3. A decent microphone to record the audio. The built-in microphones on most computers are not that good. The audio quality of your presentation will be greatly improved if you use a good external microphone (see previous post).

You also need a way to share your presentation once you’ve finished. The simplest way is to upload your finished file to a video-sharing site such as YouTube or Vimeo (see this post that explains what to consider in making this decision). If you are concerned about copyright, then be sure to include a watermark on your video file (or on your slides). Once published, you can take the embed code for your video and insert it into your website or send the link to someone (instead of the file, which likely will be too large to email).

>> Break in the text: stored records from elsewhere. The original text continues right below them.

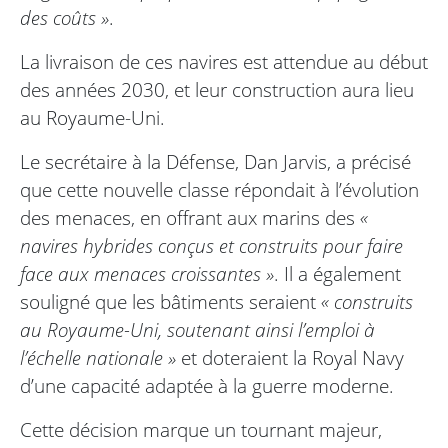
des coûts »
.
La livraison de ces navires est attendue au début
des années 2030, et leur construction aura lieu
au Royaume-Uni.
Le secrétaire à la Défense, Dan Jarvis, a précisé
que cette nouvelle classe répondait à l’évolution
des menaces, en offrant aux marins des
«
navires hybrides conçus et construits pour faire
face aux menaces croissantes »
. Il a également
souligné que les bâtiments seraient
« construits
au Royaume-Uni, soutenant ainsi l’emploi à
l’échelle nationale »
et doteraient la Royal Navy
d’une capacité adaptée à la guerre moderne.
Cette décision marque un tournant majeur,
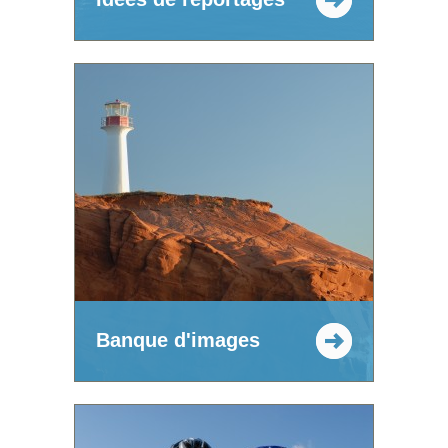
Banque d'images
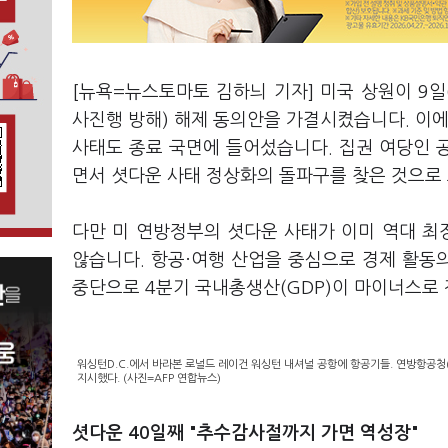
[뉴욕=뉴스토마토 김하늬 기자] 미국 상원이 9일
사진행 방해) 해제 동의안을 가결시켰습니다. 이에 
사태도 종료 국면에 들어섰습니다. 집권 여당인 
면서 셧다운 사태 정상화의 돌파구를 찾은 것으로
다만 미 연방정부의 셧다운 사태가 이미 역대 
않습니다. 항공·여행 산업을 중심으로 경제 활동의
중단으로 4분기 국내총생산(GDP)이 마이너스로
워싱턴D.C.에서 바라본 로널드 레이건 워싱턴 내셔널 공항에 항공기들. 연방항공청(
지시했다. (사진=AFP 연합뉴스)
셧다운 40일째 "추수감사절까지 가면 역성장"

This is a great way to create a permanent record of your oral presentations. You can also create lessons to augment a course you are teaching or record class lectures for students to review as many times as they wish. There are lots of possibilities. Virtually anything that you can show on your computer screen can be captured this way and published as a video.

Be sure to select the HD version and full-screen for best viewing (direct link):

Are you interested in learning more techniques like this? If so, check out The Scientist Videographer eBook, which is an electronic guidebook packed with information, tips, and tutorials and designed for the 21st century scientist, teacher, and student. Available in iTunes Store (fully interactive version for iPad, iPhone, & Mac), Smashwords (text version), and Amazon Kindle (text version).

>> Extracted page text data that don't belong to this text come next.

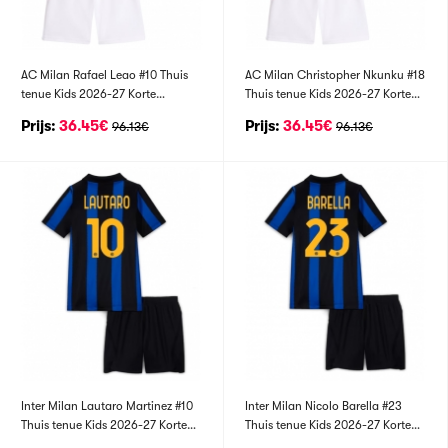
AC Milan Rafael Leao #10 Thuis
AC Milan Christopher Nkunku #18
tenue Kids 2026-27 Korte
Thuis tenue Kids 2026-27 Korte
Mouwen (+ broek)
Mouwen (+ broek)
Prijs:
36.45€
Prijs:
36.45€
96.13€
96.13€
Inter Milan Lautaro Martinez #10
Inter Milan Nicolo Barella #23
Thuis tenue Kids 2026-27 Korte
Thuis tenue Kids 2026-27 Korte
Mouwen (+ broek)
Mouwen (+ broek)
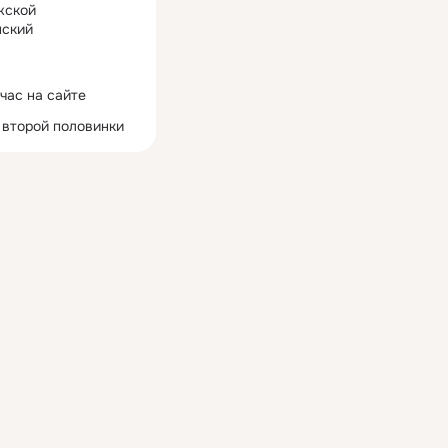
жской
ский
час на сайте
 второй половинки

How to Improve the Audio of Your Videos Without Breaking the Bank

The success of your video will depend in part on good audio, which will require a decent microphone. You will need a good microphone during filming with a video camera as well as for doing voiceovers during editing. Which microphone you need and can afford will, of course, vary with your situation. Although there are many microphones that provide excellent audio quality, these are often quite expensive and may be out of reach for students and scientists with limited budgets. If so, there are some inexpensive options that will improve your audio, which I will emphasize here. In this video report, I demonstrate a few ways to improve the quality of your audio without breaking the bank.

Most camcorders and other cameras that shoot video have built-in microphones that will work fairly well–as long as the speaker is close enough to the camera, and there is not a lot of background noise. Many of my videos were filmed using the built-in microphone on the camcorder or digital camera. This approach works fine when the speaker is stationary and speaking directly to the camera from no more than a few feet away. If the speaker is moving around or standing a distance from the camera, however, then it’s best to use some type of external microphone to boost the quality of the audio. The lavalier or lapel microphone is likely to be what the scientist videographer will find most useful. These are tiny microphones that clip onto the lapel of the person speaking and are connected via cable or wirelessly to the camera or a separate recording device.

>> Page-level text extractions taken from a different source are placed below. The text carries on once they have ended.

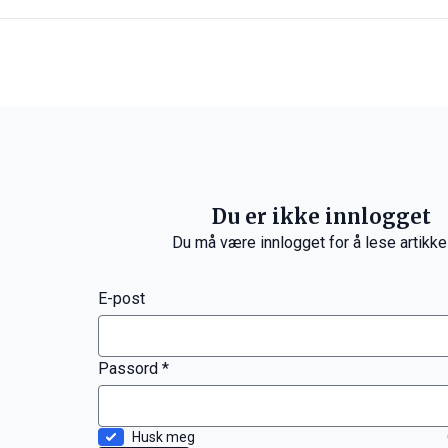
Du er ikke innlogget
Du må være innlogget for å lese artikke
E-post
Passord *
Husk meg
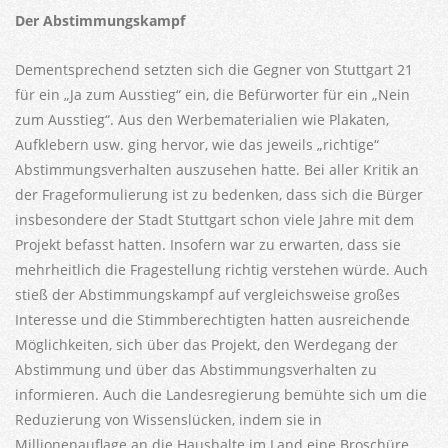
Der Abstimmungskampf
Dementsprechend setzten sich die Gegner von Stuttgart 21
für ein „Ja zum Ausstieg“ ein, die Befürworter für ein „Nein
zum Ausstieg“. Aus den Werbematerialien wie Plakaten,
Aufklebern usw. ging hervor, wie das jeweils „richtige“
Abstimmungsverhalten auszusehen hatte. Bei aller Kritik an
der Frageformulierung ist zu bedenken, dass sich die Bürger
insbesondere der Stadt Stuttgart schon viele Jahre mit dem
Projekt befasst hatten. Insofern war zu erwarten, dass sie
mehrheitlich die Fragestellung richtig verstehen würde. Auch
stieß der Abstimmungskampf auf vergleichsweise großes
Interesse und die Stimmberechtigten hatten ausreichende
Möglichkeiten, sich über das Projekt, den Werdegang der
Abstimmung und über das Abstimmungsverhalten zu
informieren. Auch die Landesregierung bemühte sich um die
Reduzierung von Wissenslücken, indem sie in
Millionenauflage an die Haushalte im Land eine Broschüre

Unfortunately, not all video cameras come with receptacles for microphone jacks. One of my favorite point-and-shoot cameras, which shoots outstanding HD video, has no option for attaching an external microphone. My solution is to use my iPhone as an audio recording device and an external microphone with a jack designed to work with the headphone receptacle.

The other situation requiring a good microphone is when doing voiceovers for your video. If you rely on the microphone on your computer or an inexpensive external microphone, your voice will likely sound “tinny”, and the overall quality of the audio will be noticeably poorer. I invested in a studio-quality microphone with a USB cable to connect to my computer. The better microphone has made a huge difference in the quality of my videos.